Large Language Models for Mobility Analysis in Transportation Systems: A Survey on Forecasting Tasks
Zijian Zhang, Yujie Sun, Zepu Wang, Yuqi Nie, Xiaobo Ma, Ruolin Li, Peng Sun, Xuegang Ban
TL;DR
This survey addresses how Large Language Models can contribute to forecasting mobility in transportation systems by organizing data processing and model framework approaches for time-series tasks. It categorizes applications into traffic forecasting, human mobility, demand forecasting, and missing-data imputation, and reviews methods such as tokenization, prompting, embeddings, fine-tuning, zero-shot/few-shot, and integration with downstream models.
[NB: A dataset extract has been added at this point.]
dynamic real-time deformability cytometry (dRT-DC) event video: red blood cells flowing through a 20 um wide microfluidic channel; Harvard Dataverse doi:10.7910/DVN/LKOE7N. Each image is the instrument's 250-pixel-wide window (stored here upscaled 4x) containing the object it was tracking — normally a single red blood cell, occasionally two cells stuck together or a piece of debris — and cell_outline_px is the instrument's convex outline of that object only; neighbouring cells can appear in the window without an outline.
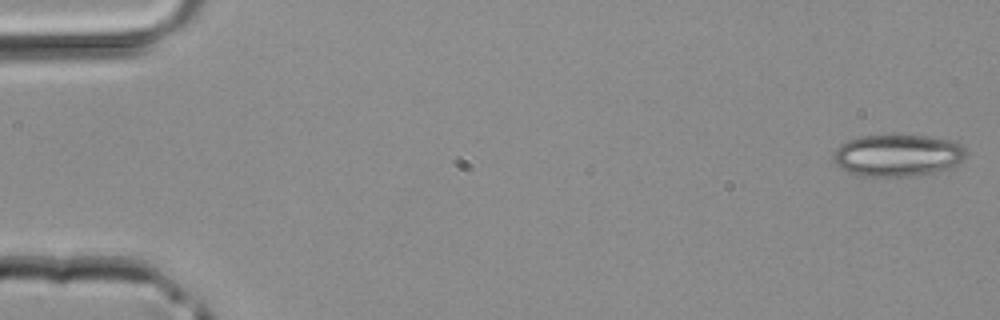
{"species": "common noctule bat (a hibernating species)", "species_latin": "Nyctalus noctula", "temperature_condition": "room temperature", "stored_images_in_passage": 14, "camera_frame_rate_fps": 3000, "um_per_image_px": 0.085, "animal": {"sex": "male", "body_mass_g": 20.4}, "frame": {"image": 1, "passage_image": 1, "time_ms": 0.0, "image_size_px": [1000, 320], "cell_outline_px": [[968, 152], [956, 164], [948, 168], [936, 172], [908, 176], [864, 176], [848, 172], [840, 168], [832, 160], [832, 156], [836, 148], [840, 144], [848, 140], [860, 136], [928, 136], [952, 140], [960, 144]], "centroid_in_image_um": [76.27, 13.21], "position_along_channel_um": 8.7, "area_um2": 32.31}}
It highlights representative systems and architectures like AuxMobLCast, TrafficGPT, ST-LLM, STG-LLM, GT-TDI, and TPLLM, and discusses interpretability, privacy, data availability, and open data needs. The work advocates integrating transportation-domain knowledge with LLMs to enable scalable, privacy-preserving, and interoperable LLM-based mobility forecasting and outlines directions for future research and standardized datasets.
Abstract
Mobility analysis is a crucial element in the research area of transportation systems. Forecasting traffic information offers a viable solution to address the conflict between increasing transportation demands and the limitations of transportation infrastructure. Predicting human travel is significant in aiding various transportation and urban management tasks, such as taxi dispatch and urban planning. Machine learning and deep learning methods are favored for their flexibility and accuracy. Nowadays, with the advent of large language models (LLMs), many researchers have combined these models with previous techniques or applied LLMs to directly predict future traffic information and human travel behaviors. However, there is a lack of comprehensive studies on how LLMs can contribute to this field. This survey explores existing approaches using LLMs for time series forecasting problems for mobility in transportation systems. We provide a literature review concerning the forecasting applications within transportation systems, elucidating how researchers utilize LLMs, showcasing recent state-of-the-art advancements, and identifying the challenges that must be overcome to fully leverage LLMs in this domain.